Task item
Keep only the lines of the data below that contain "Right", and copy them.

Source data
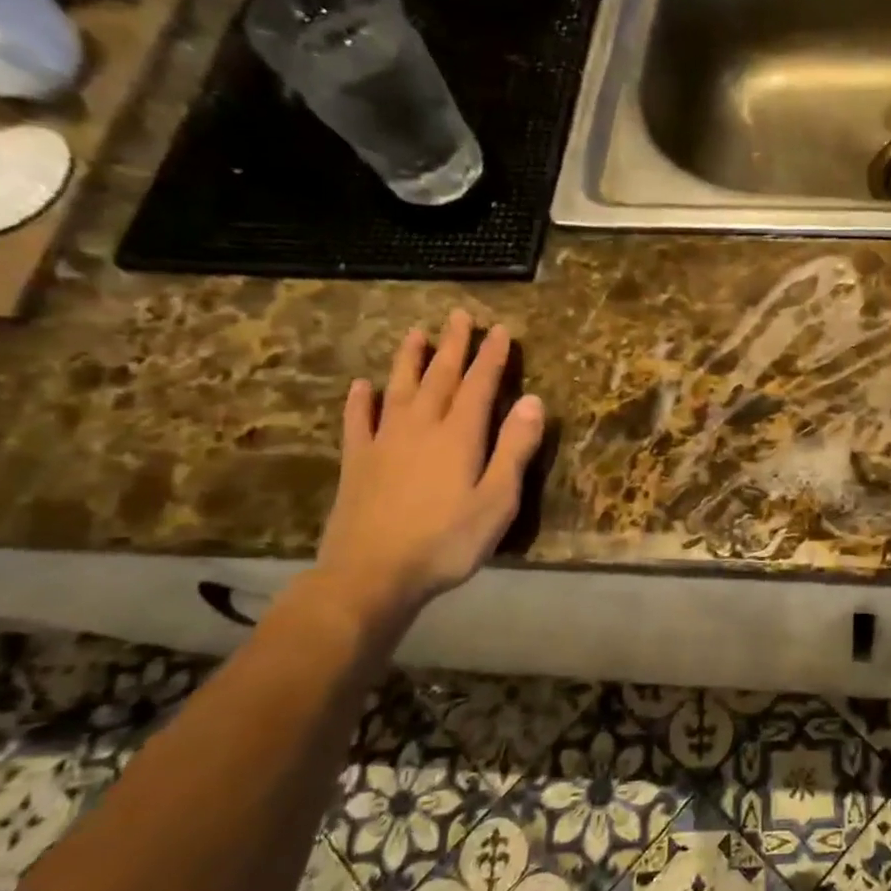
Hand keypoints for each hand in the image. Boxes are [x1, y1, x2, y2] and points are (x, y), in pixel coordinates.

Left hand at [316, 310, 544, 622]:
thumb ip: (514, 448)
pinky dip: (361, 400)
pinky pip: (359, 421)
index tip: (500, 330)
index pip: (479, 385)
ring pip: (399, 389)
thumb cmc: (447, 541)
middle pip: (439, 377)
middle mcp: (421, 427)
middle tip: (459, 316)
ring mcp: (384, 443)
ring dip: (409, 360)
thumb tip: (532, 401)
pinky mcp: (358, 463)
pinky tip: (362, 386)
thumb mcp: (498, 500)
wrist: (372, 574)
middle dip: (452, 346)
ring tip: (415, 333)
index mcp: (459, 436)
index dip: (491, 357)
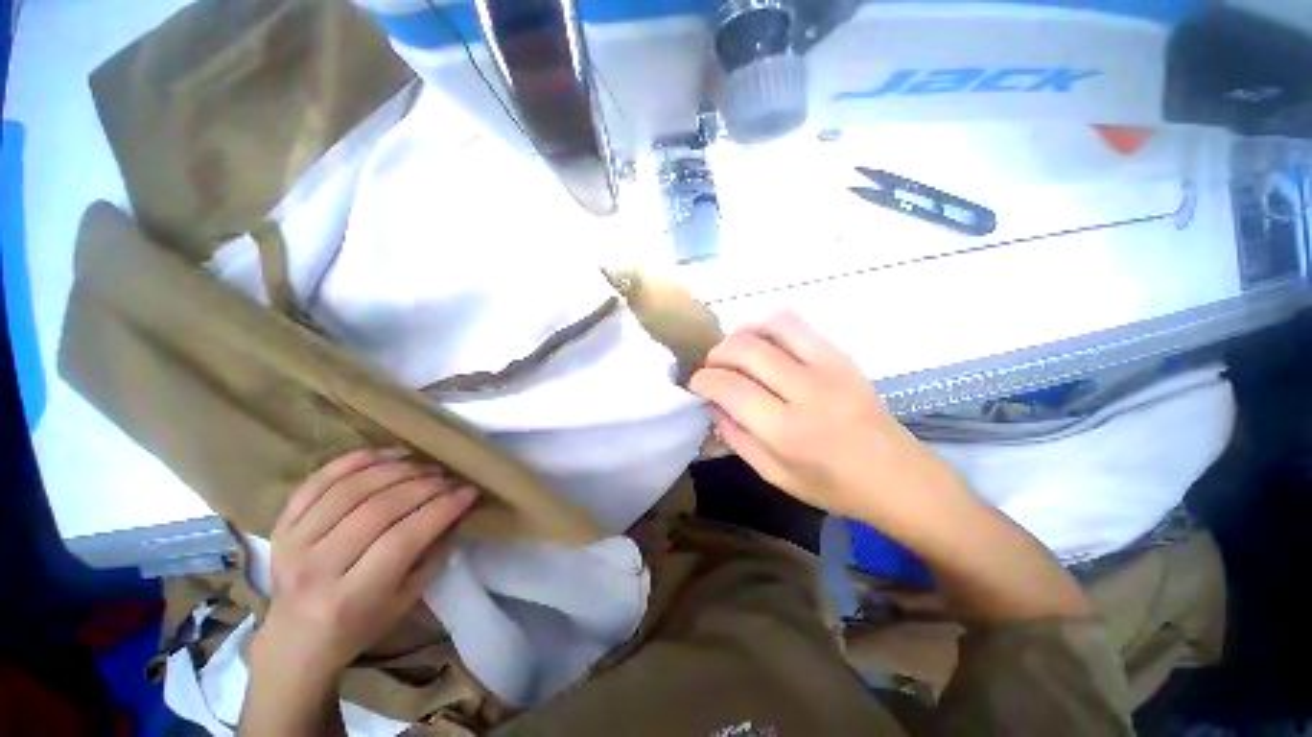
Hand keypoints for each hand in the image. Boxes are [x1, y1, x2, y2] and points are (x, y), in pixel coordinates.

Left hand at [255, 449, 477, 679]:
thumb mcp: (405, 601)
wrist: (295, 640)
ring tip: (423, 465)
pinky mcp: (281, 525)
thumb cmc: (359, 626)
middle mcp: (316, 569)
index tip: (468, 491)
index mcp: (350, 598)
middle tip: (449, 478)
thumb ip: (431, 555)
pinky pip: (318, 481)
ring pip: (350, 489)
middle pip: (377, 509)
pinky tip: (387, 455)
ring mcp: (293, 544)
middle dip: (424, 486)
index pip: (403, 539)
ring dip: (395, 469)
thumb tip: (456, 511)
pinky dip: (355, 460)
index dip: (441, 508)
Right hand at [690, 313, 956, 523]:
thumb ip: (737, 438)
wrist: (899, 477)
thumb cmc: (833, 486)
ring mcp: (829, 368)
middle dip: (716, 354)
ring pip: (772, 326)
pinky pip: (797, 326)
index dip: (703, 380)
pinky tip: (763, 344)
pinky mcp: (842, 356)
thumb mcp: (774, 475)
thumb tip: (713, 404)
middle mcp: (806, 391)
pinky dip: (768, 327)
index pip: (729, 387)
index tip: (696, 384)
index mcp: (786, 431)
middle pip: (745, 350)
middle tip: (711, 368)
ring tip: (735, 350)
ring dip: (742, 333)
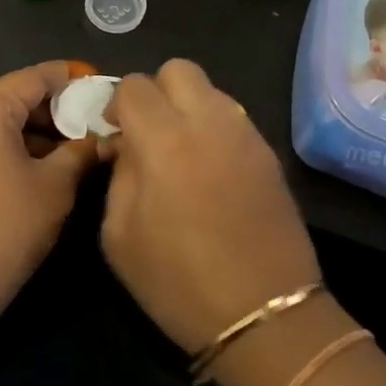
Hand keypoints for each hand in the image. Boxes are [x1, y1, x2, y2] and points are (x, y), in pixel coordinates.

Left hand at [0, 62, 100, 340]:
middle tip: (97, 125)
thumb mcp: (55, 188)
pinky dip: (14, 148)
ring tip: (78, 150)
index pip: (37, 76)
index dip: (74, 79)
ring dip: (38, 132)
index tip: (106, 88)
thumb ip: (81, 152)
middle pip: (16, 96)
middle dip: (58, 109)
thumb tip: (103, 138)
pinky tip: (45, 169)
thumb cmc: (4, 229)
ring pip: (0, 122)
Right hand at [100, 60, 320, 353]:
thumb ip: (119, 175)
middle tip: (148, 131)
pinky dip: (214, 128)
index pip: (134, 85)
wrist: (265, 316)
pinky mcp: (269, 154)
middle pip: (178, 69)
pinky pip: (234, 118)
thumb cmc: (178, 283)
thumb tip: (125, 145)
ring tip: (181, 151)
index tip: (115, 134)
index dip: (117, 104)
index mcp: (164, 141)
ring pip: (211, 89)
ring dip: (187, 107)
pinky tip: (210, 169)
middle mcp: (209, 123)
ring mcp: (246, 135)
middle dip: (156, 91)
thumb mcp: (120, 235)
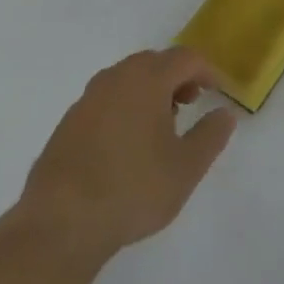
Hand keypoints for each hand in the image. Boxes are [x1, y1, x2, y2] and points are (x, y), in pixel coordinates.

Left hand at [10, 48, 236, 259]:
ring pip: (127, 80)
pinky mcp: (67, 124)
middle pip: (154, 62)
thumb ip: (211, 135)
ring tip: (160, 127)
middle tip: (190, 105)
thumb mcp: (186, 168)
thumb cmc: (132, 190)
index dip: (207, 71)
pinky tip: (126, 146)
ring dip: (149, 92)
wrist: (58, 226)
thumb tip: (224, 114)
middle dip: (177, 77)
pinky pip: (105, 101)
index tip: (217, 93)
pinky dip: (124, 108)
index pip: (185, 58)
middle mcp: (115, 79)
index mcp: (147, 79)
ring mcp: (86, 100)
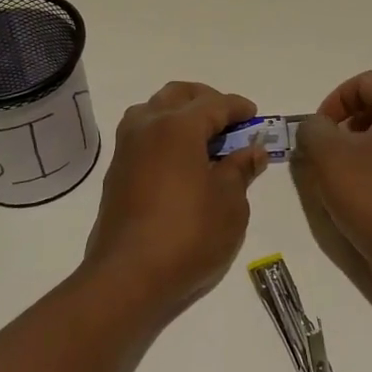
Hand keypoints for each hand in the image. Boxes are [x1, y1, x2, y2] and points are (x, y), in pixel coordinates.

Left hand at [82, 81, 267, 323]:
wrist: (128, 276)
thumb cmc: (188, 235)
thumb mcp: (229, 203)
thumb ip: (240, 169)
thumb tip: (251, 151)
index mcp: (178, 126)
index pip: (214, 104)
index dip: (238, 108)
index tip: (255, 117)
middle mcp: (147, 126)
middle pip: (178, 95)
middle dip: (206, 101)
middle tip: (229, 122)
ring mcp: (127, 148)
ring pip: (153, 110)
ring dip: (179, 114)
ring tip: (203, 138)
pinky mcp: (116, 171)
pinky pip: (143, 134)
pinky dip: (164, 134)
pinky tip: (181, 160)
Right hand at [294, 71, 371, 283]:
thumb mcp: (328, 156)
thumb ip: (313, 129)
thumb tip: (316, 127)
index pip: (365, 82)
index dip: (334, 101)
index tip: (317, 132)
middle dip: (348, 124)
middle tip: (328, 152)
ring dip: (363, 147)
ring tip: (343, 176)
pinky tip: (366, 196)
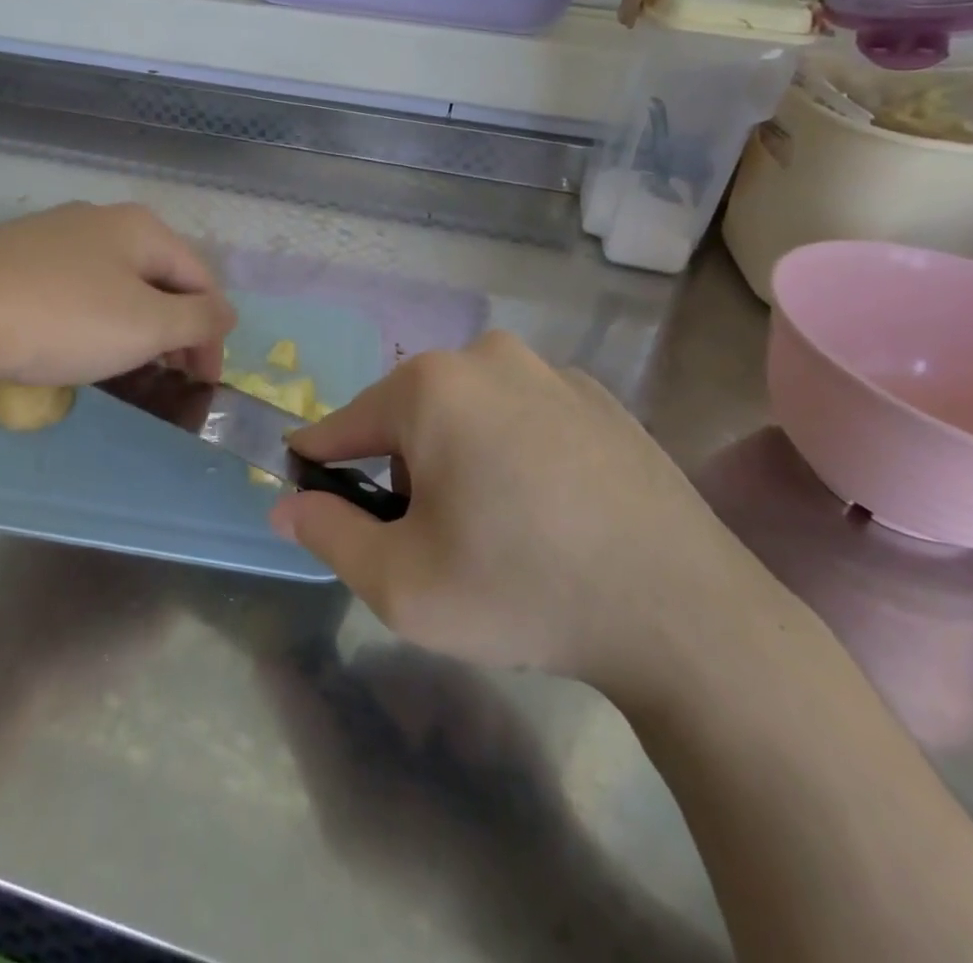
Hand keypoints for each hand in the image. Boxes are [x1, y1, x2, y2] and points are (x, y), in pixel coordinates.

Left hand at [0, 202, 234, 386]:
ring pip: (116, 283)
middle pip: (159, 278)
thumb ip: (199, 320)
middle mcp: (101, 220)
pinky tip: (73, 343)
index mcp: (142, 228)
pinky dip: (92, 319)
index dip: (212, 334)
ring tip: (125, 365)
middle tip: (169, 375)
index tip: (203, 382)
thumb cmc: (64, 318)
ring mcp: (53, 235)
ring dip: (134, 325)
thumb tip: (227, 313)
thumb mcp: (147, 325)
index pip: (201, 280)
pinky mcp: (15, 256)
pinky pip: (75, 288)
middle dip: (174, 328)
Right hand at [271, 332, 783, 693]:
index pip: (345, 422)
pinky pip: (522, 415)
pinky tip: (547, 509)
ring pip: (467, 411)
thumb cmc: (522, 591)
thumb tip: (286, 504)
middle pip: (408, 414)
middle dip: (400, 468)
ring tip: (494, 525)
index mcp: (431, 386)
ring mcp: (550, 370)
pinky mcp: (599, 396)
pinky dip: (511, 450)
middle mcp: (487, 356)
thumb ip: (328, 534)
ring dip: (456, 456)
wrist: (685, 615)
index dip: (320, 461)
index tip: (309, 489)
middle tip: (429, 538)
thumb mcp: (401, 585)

==

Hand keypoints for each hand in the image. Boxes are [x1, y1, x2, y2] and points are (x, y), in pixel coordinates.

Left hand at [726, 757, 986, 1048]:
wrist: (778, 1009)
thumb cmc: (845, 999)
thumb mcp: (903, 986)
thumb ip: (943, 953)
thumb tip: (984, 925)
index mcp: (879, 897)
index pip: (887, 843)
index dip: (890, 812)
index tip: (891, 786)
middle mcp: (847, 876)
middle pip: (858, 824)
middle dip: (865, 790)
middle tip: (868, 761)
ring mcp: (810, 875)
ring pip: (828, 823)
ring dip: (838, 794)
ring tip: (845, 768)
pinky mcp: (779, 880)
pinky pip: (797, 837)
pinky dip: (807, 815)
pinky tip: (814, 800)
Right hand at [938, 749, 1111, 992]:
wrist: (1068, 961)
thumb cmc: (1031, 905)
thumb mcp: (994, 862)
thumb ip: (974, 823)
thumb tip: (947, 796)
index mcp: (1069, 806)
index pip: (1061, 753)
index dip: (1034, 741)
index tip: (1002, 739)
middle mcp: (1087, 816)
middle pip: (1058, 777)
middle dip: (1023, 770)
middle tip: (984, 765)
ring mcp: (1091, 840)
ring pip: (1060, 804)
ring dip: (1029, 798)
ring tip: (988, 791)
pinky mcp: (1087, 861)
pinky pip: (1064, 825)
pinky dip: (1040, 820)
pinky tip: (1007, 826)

Output below
Right hand at [690, 313, 956, 523]:
Right hand at [100, 60, 320, 353]:
Right hand at [294, 71, 371, 283]:
Right hand at [271, 332, 783, 693]:
Right hand at [938, 749, 1111, 992]:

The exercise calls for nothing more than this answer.